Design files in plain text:
======

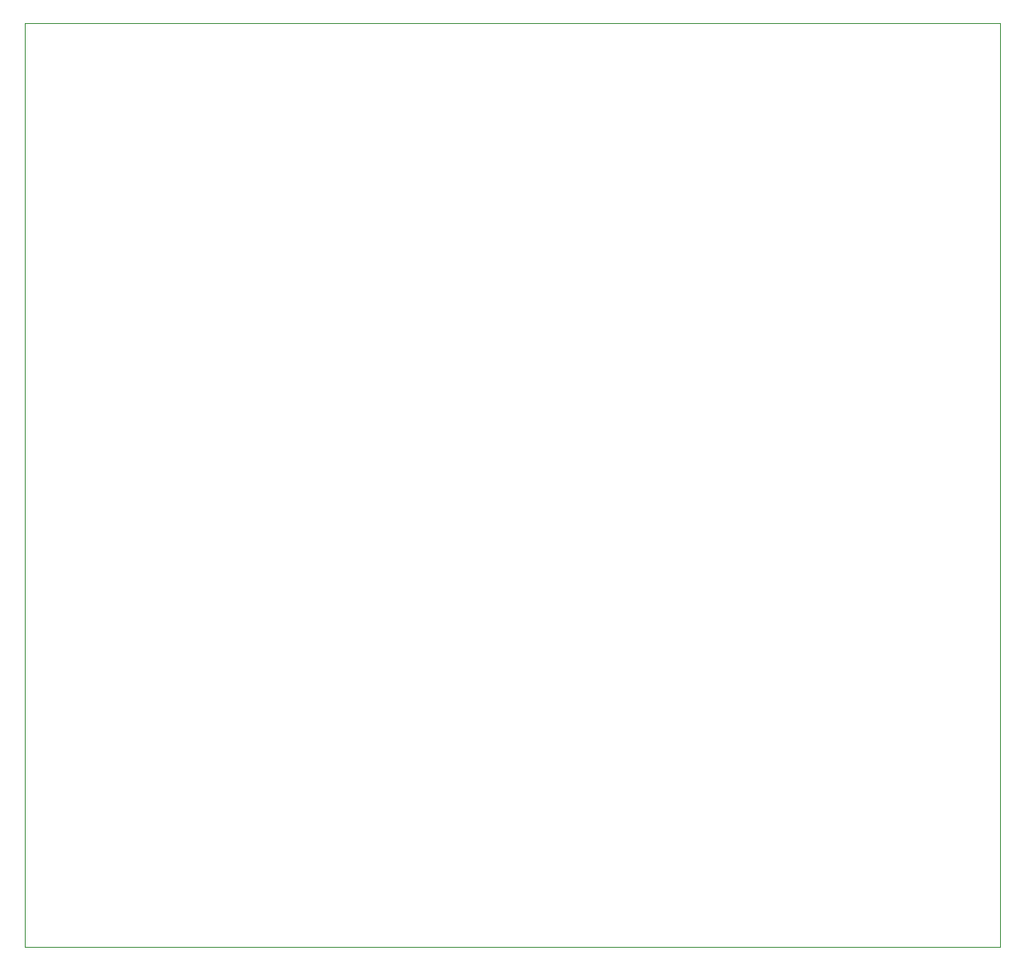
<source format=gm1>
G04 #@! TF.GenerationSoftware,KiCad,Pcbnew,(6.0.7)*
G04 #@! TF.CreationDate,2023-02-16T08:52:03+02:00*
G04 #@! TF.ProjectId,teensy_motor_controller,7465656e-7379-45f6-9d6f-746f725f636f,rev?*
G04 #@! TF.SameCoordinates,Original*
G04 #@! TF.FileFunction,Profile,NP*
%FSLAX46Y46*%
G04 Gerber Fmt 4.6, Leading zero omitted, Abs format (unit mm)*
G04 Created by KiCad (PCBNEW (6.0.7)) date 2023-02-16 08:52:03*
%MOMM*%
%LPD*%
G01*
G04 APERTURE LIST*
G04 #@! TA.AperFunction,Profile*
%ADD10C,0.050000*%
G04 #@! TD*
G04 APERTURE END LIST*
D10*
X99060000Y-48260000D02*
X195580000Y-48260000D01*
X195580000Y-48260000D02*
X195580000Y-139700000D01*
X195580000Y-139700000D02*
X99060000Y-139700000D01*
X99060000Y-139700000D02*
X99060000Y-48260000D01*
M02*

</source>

======

(TASK STATEMENT):
Repeat the records above exactly, from the first line through the line containing "X195580000Y-139700000D01*", and leave out the pictures.

(SOLVED EXERCISE):
<source format=gm1>
G04 #@! TF.GenerationSoftware,KiCad,Pcbnew,(6.0.7)*
G04 #@! TF.CreationDate,2023-02-16T08:52:03+02:00*
G04 #@! TF.ProjectId,teensy_motor_controller,7465656e-7379-45f6-9d6f-746f725f636f,rev?*
G04 #@! TF.SameCoordinates,Original*
G04 #@! TF.FileFunction,Profile,NP*
%FSLAX46Y46*%
G04 Gerber Fmt 4.6, Leading zero omitted, Abs format (unit mm)*
G04 Created by KiCad (PCBNEW (6.0.7)) date 2023-02-16 08:52:03*
%MOMM*%
%LPD*%
G01*
G04 APERTURE LIST*
G04 #@! TA.AperFunction,Profile*
%ADD10C,0.050000*%
G04 #@! TD*
G04 APERTURE END LIST*
D10*
X99060000Y-48260000D02*
X195580000Y-48260000D01*
X195580000Y-48260000D02*
X195580000Y-139700000D01*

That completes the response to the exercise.